Records excerpted from a collection
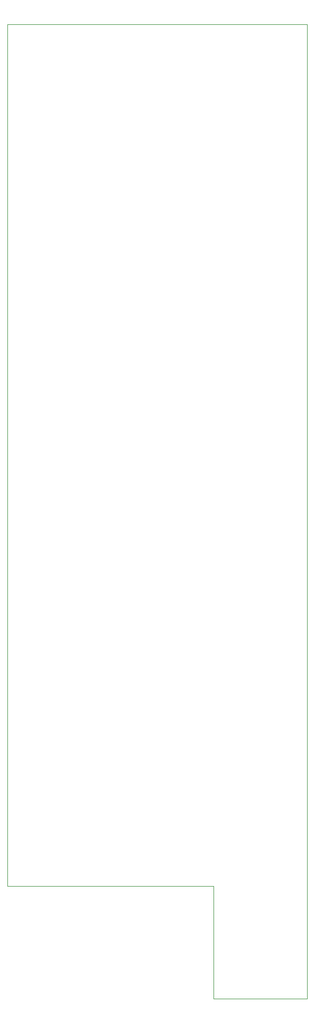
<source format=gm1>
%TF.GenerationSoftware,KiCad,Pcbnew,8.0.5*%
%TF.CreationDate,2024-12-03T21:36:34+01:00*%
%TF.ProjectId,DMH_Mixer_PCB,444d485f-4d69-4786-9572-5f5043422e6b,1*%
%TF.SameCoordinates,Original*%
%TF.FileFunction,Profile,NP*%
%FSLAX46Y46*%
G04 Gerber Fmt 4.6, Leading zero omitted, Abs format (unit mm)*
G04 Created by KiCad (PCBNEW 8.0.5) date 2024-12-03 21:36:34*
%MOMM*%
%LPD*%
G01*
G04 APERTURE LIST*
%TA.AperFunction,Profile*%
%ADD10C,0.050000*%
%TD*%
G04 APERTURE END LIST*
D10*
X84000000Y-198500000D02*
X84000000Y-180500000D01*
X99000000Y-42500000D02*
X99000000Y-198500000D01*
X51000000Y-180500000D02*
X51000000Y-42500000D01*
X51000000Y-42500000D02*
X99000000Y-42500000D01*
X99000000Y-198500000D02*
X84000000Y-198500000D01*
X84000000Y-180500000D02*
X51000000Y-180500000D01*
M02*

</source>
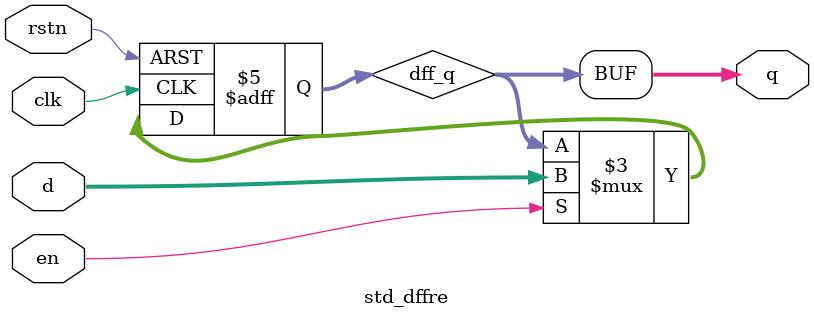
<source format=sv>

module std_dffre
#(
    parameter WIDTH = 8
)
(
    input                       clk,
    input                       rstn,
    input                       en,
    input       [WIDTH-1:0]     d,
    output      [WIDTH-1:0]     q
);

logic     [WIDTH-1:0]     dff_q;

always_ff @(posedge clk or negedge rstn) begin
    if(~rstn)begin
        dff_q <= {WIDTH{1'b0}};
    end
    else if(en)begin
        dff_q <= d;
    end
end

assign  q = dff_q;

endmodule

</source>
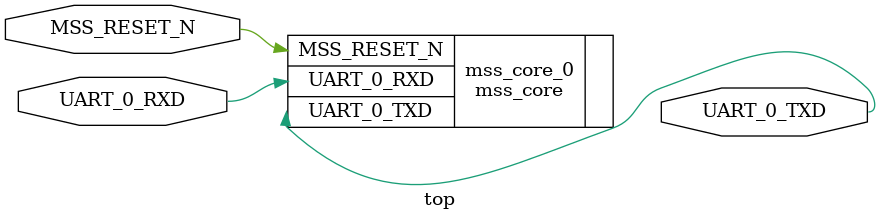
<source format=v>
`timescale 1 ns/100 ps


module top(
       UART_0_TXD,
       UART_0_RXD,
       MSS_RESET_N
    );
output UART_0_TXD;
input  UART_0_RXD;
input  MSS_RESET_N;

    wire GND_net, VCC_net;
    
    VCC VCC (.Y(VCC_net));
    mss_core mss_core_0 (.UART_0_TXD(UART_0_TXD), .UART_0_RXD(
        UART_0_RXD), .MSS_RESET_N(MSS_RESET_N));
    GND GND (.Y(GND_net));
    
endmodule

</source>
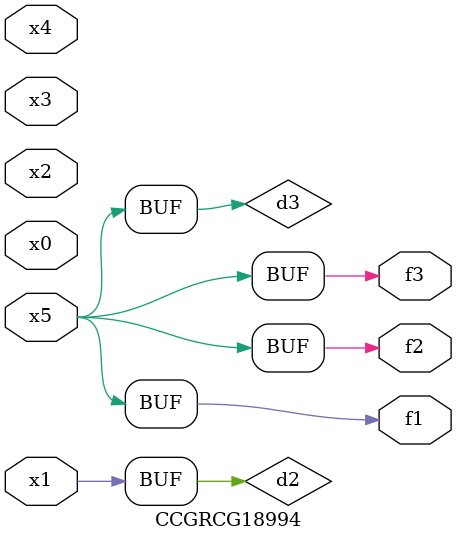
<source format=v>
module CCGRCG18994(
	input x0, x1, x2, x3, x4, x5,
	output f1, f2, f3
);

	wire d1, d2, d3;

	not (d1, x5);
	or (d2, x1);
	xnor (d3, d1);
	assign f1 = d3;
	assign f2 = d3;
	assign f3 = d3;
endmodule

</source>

**Problem description**
Reproduce the final stretch of the data above: every line from the one holding "not (d1, x5);" through the end, inclusive, exactly as written and nothing else.

**Exercise result**
	not (d1, x5);
	or (d2, x1);
	xnor (d3, d1);
	assign f1 = d3;
	assign f2 = d3;
	assign f3 = d3;
endmodule

</source>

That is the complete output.